**What is required:** Your reply should be the following data, copied exactly.

**Exercise data:**
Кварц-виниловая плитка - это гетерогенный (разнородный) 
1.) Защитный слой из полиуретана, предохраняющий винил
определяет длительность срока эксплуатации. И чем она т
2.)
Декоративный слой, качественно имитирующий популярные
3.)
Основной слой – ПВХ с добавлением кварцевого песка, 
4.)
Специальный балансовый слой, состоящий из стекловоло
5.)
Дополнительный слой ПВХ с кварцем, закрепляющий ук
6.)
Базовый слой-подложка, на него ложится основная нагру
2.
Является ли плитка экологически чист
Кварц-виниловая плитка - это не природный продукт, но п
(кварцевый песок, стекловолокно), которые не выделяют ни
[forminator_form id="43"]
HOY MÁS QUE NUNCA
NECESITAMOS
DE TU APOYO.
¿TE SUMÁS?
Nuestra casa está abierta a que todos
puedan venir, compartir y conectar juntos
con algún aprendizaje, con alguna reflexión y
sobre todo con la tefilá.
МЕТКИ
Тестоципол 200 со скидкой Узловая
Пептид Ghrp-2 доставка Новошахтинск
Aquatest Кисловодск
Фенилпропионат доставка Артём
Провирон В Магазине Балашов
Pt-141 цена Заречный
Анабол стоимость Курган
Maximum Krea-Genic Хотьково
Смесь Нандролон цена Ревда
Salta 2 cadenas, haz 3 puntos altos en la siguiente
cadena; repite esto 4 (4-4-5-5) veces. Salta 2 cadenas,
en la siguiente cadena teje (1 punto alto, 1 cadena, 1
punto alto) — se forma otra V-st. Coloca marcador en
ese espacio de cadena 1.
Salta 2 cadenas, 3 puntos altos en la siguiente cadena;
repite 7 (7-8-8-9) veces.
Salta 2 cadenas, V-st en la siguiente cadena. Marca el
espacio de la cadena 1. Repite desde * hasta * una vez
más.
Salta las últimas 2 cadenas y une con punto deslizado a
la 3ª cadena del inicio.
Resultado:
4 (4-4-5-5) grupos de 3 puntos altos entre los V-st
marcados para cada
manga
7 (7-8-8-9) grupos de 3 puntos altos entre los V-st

**Task response:**
Кварц-виниловая плитка - это гетерогенный (разнородный) 
1.) Защитный слой из полиуретана, предохраняющий винил
определяет длительность срока эксплуатации. И чем она т
2.)
Декоративный слой, качественно имитирующий популярные
3.)
Основной слой – ПВХ с добавлением кварцевого песка, 
4.)
Специальный балансовый слой, состоящий из стекловоло
5.)
Дополнительный слой ПВХ с кварцем, закрепляющий ук
6.)
Базовый слой-подложка, на него ложится основная нагру
2.
Является ли плитка экологически чист
Кварц-виниловая плитка - это не природный продукт, но п
(кварцевый песок, стекловолокно), которые не выделяют ни
[forminator_form id="43"]
HOY MÁS QUE NUNCA
NECESITAMOS
DE TU APOYO.
¿TE SUMÁS?
Nuestra casa está abierta a que todos
puedan venir, compartir y conectar juntos
con algún aprendizaje, con alguna reflexión y
sobre todo con la tefilá.
МЕТКИ
Тестоципол 200 со скидкой Узловая
Пептид Ghrp-2 доставка Новошахтинск
Aquatest Кисловодск
Фенилпропионат доставка Артём
Провирон В Магазине Балашов
Pt-141 цена Заречный
Анабол стоимость Курган
Maximum Krea-Genic Хотьково
Смесь Нандролон цена Ревда
Salta 2 cadenas, haz 3 puntos altos en la siguiente
cadena; repite esto 4 (4-4-5-5) veces. Salta 2 cadenas,
en la siguiente cadena teje (1 punto alto, 1 cadena, 1
punto alto) — se forma otra V-st. Coloca marcador en
ese espacio de cadena 1.
Salta 2 cadenas, 3 puntos altos en la siguiente cadena;
repite 7 (7-8-8-9) veces.
Salta 2 cadenas, V-st en la siguiente cadena. Marca el
espacio de la cadena 1. Repite desde * hasta * una vez
más.
Salta las últimas 2 cadenas y une con punto deslizado a
la 3ª cadena del inicio.
Resultado:
4 (4-4-5-5) grupos de 3 puntos altos entre los V-st
marcados para cada
manga
7 (7-8-8-9) grupos de 3 puntos altos entre los V-st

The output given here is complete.